Lieze collapsed into the chair near her desk, “That pride of yours is really something else.”

“Fine.” She said, “I don’t want a Lich. I want you. I want Lieze.”

“My name isn’t going to change, you know.” Lieze leaned forward, “-And I’m especially not about to demand that you start calling me ‘Master Sokalar’ or anything like that.”

Drayya deflated. She wasn’t vanquished, or frustrated, but merely fatigued. Her patience at an end, she stepped forward and placed both hands on Lieze’s shoulders, giving the girl a stern shake as if to rouse her from some waking dream.

“It’s youuu!” She drew out the word for as long as possible, “Not your name - you! Get it through your thick skull! I don’t want the Lieze you will be, but the Lieze you are now! I won’t live in a world without that! Tell me you understand or I’m really going to kill you and then myself!”

That most likely wasn’t an exaggeration. Drayya wouldn’t allow her emotions to show if she wasn’t captured in a true life-or-death situation. Lieze could only appreciate glimpses of the desperation welling in her eyes. Not one word had been an exaggeration.

“...Is this the first time we’ve had this conversation?” Lieze asked.

“No!” She hid a smirk by curling her lips, “It’s not. And every time we have it, you find a new way of slithering out of an answer. But this time, I’m not letting you leave this room without telling me what I want to hear.”

“This is entrapment.”

“I don’t care.” Drayya lowered her head and sighed, “...For one moment, just take me seriously. I won’t ask you to do it again. Please.”

Lieze had encountered an entire library’s worth of natural phenomena over the course of her life, but Drayya’s elusive ‘please’ was the rarest of them all.
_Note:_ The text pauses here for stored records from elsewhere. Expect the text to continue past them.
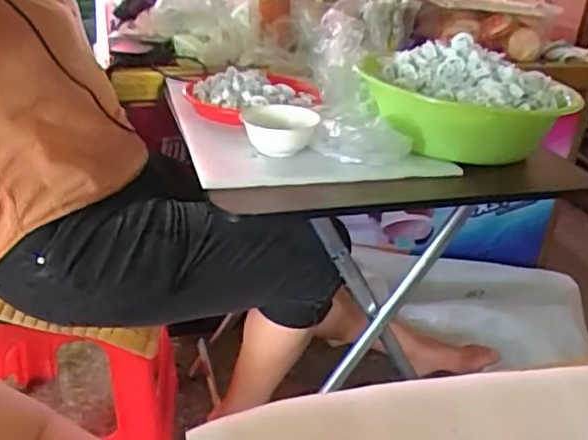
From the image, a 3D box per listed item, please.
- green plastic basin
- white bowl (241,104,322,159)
[{"bbox_3d":[0.242,-0.182,0.964,0.260,0.143,0.260,-4,28,-15],"label":"green plastic basin"},{"bbox_3d":[-0.022,-0.141,0.922,0.113,0.050,0.122,5,27,3],"label":"white bowl"}]

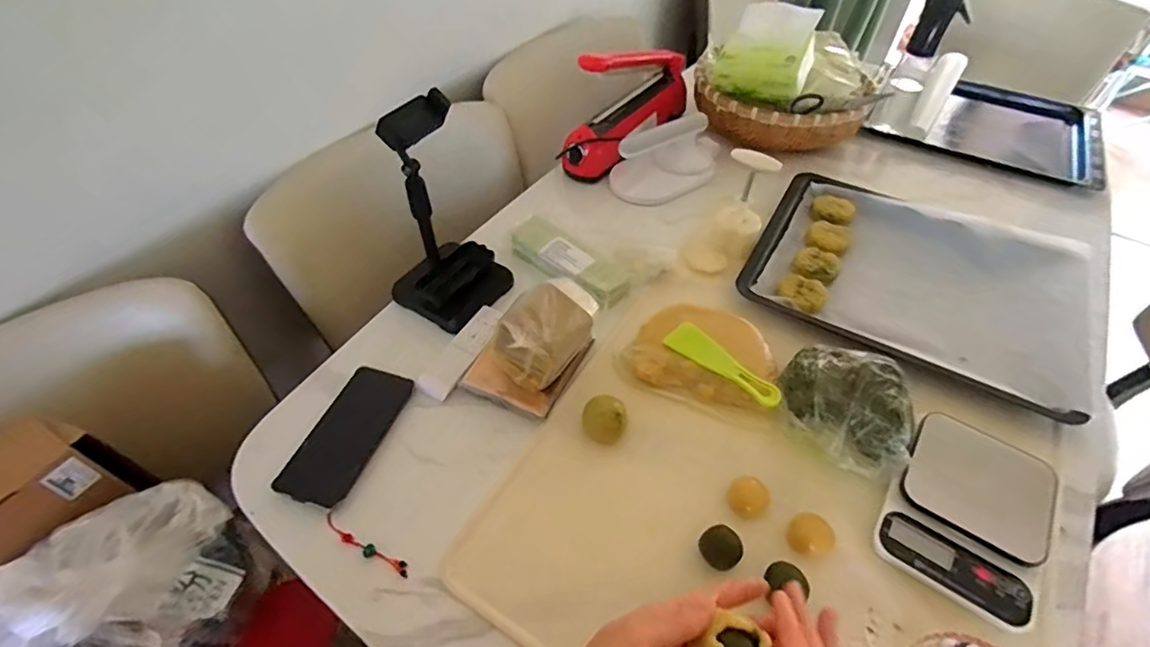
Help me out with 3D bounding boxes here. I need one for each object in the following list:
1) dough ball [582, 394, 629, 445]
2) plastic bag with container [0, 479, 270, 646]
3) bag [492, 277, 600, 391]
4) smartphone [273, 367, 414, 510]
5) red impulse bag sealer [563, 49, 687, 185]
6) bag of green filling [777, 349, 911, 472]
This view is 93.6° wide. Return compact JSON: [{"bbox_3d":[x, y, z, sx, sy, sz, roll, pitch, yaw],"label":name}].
[{"bbox_3d":[0.033,0.102,0.577,0.047,0.028,0.048,0,52,0],"label":"dough ball"},{"bbox_3d":[-0.416,0.266,0.454,0.153,0.180,0.271,14,51,10],"label":"plastic bag with container"},{"bbox_3d":[-0.030,0.012,0.600,0.072,0.101,0.123,37,60,24],"label":"bag"},{"bbox_3d":[-0.242,0.115,0.578,0.075,0.007,0.159,15,54,11],"label":"smartphone"},{"bbox_3d":[0.098,-0.378,0.907,0.082,0.189,0.301,29,56,22],"label":"red impulse bag sealer"},{"bbox_3d":[0.284,0.079,0.568,0.116,0.068,0.135,8,53,5],"label":"bag of green filling"}]

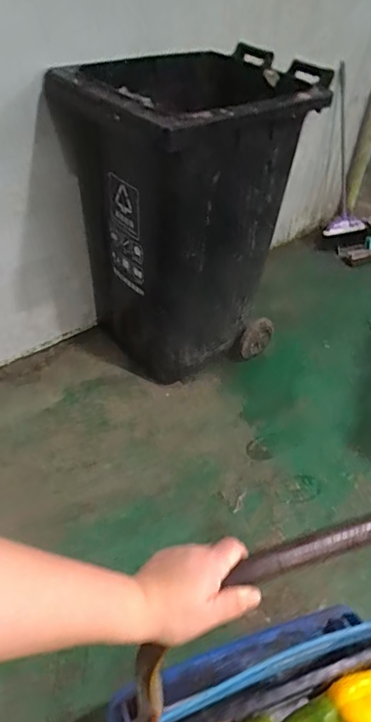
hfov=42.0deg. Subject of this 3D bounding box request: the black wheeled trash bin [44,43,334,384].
[{"bbox_3d":[0.052,-0.498,1.835,0.745,1.065,0.661,-27,47,-32],"label":"black wheeled trash bin"}]

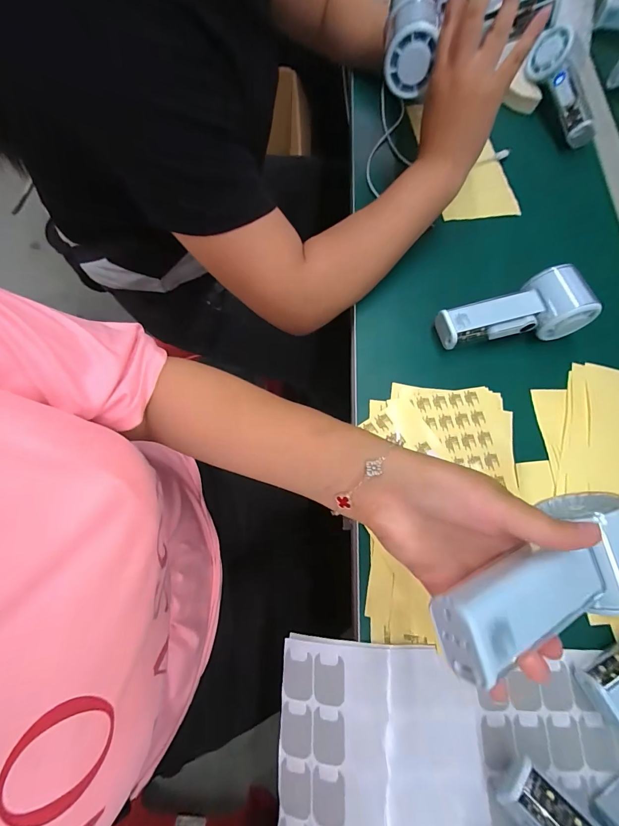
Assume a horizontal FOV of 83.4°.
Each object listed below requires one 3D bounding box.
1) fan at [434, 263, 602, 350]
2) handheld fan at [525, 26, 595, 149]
[{"bbox_3d":[0.213,-0.105,0.365,0.153,0.057,0.060,-12,71,-7],"label":"fan"},{"bbox_3d":[0.348,-0.438,0.474,0.038,0.043,0.146,-21,90,-8],"label":"handheld fan"}]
She recalled only two occasions in the past when the girl had lowered herself to using the word in such a pathetic manner.

She wasn’t averse to difficult decisions, but those queried in war were matters of blood and steel, not turnabout whirlwinds of emotion. She detested every sprig of anxiety that had ever sprouted in her heart. She wholeheartedly preferred the expectant torture of Helmach’s precinct to a quiet, vulnerable moment shared with Drayya.

“This is so much more important than you or I.” She answered, “You’re asking me to abandon the path of unconditional victory for…”

Drayya smiled, “For what?”

“-For something very ridiculous.” She finished.

“I’m flattered that you’re so genuinely conflicted by it.” Drayya said, “Knowing that might just be enough for me. It doesn’t have to be perfect.”

“No…” Lieze’s ambitions flew away on her breath, “You’re right. This isn’t necessary.”